The study, “High-fat diet enhances stemness and tumorigenicity of intestinal progenitors,” was published in the journal Nature.
Several studies have linked obesity to colon cancer incidence. However, it was still largely unknown how stem and progenitor cells in our intestines respond to obesity-inducing diets, and how these diets potentially change stem cells with the potential to initiate tumors.
A team of researchers at the David H. Koch Institute for Integrative Cancer Research at Massachusetts Institute of Technology (MIT) in Cambridge, Massachusetts, tackled this question and investigated how long-term, high-fat diet-induced obesity influences intestinal stem and progenitor cell functions, and how this can lead to disease.

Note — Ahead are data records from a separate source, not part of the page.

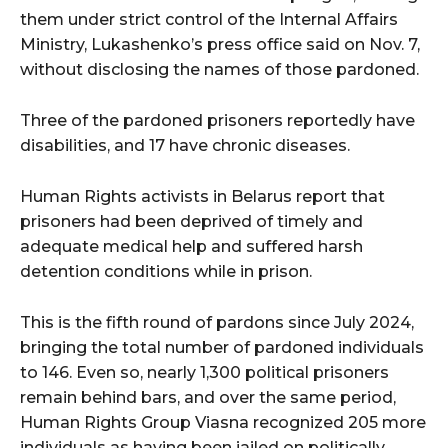
them under strict control of the Internal Affairs
Ministry, Lukashenko’s press office said on Nov. 7,
without disclosing the names of those pardoned.
Three of the pardoned prisoners reportedly have
disabilities, and 17 have chronic diseases.
Human Rights activists in Belarus report that
prisoners had been deprived of timely and
adequate medical help and suffered harsh
detention conditions while in prison.
This is the fifth round of pardons since July 2024,
bringing the total number of pardoned individuals
to 146. Even so, nearly 1,300 political prisoners
remain behind bars, and over the same period,
Human Rights Group Viasna recognized 205 more
individuals as having been jailed on politically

Researchers maintained mice on a long-term high-fat diet (60 percent fat) for 9 to 14 months. They discovered that high-fat diet-induced obesity increased the numbers and function of Lgr5+ intestinal stem cells in the mice. Moreover, this effect was found to be not restricted to the stem cell population, but that high-fat diet-induced obesity also conferred features of stemness to non-stem-cell progenitors.

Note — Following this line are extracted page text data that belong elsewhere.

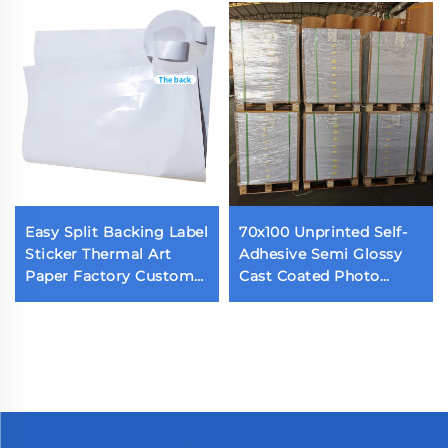
Easy Split Backing Label
70x100 Unprinted Self-
Sticker Thermal Art
Adhesive Semi Glossy
Paper Factory Custom
Cast Coated Photo
Waterproof Die Cut
Sticker Acrylic Adhesive
Label Back Cutting Self
Glossy Paper
Adhesive Label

Researchers showed that this phenotype is mediated via high-fat diet activation of a robust peroxisome proliferator-activated receptor delta (PPAR-δ) signature in intestinal stem cells and non-intestinal stem cells (further shown using a pharmacological activator of PPAR-δ, and not a high-fat diet, which resulted in the same phenotype).

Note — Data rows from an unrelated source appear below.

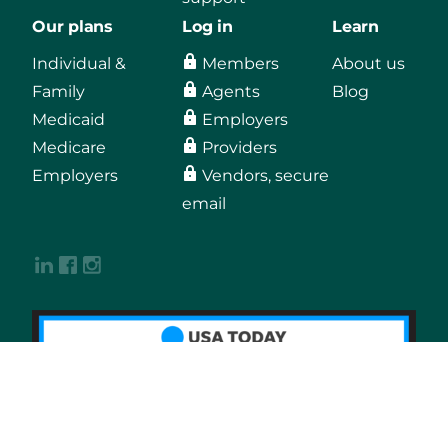
Our plans
Log in
Learn
Individual &
Members
About us
Family
Agents
Blog
Medicaid
Employers
Medicare
Providers
Employers
Vendors, secure
email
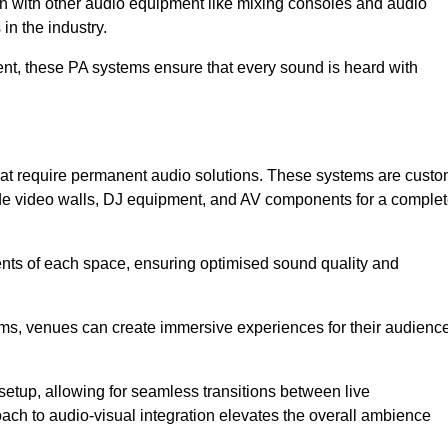
ion with other audio equipment like mixing consoles and audio
in the industry.
event, these PA systems ensure that every sound is heard with
that require permanent audio solutions. These systems are cust
ude video walls, DJ equipment, and AV components for a comple
ents of each space, ensuring optimised sound quality and
ems, venues can create immersive experiences for their audience
setup, allowing for seamless transitions between live
h to audio-visual integration elevates the overall ambience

Using intestinal organoid cultures (small in vitro versions of intestine generated by adult intestinal crypts or adult intestinal stem cells), researchers showed that treating these cultures with fatty acid constituents of the high-fat diet resulted in enhanced self-renewal potential, hence stemness capacity of these organoid cultures. This was, once gain, shown to be dependent on PPAR-δ signaling, and resulted in the capacity of organoids cultures, after loss of the tumor suppressor gene Apc, to form in vivo tumors.
Overall, the results showed how diet modulates signaling pathways, in this case high-fat diet-modulated PPAR-δ activation, that changes the function of intestinal stem and progenitor cells, but most importantly their capacity to initiate tumors.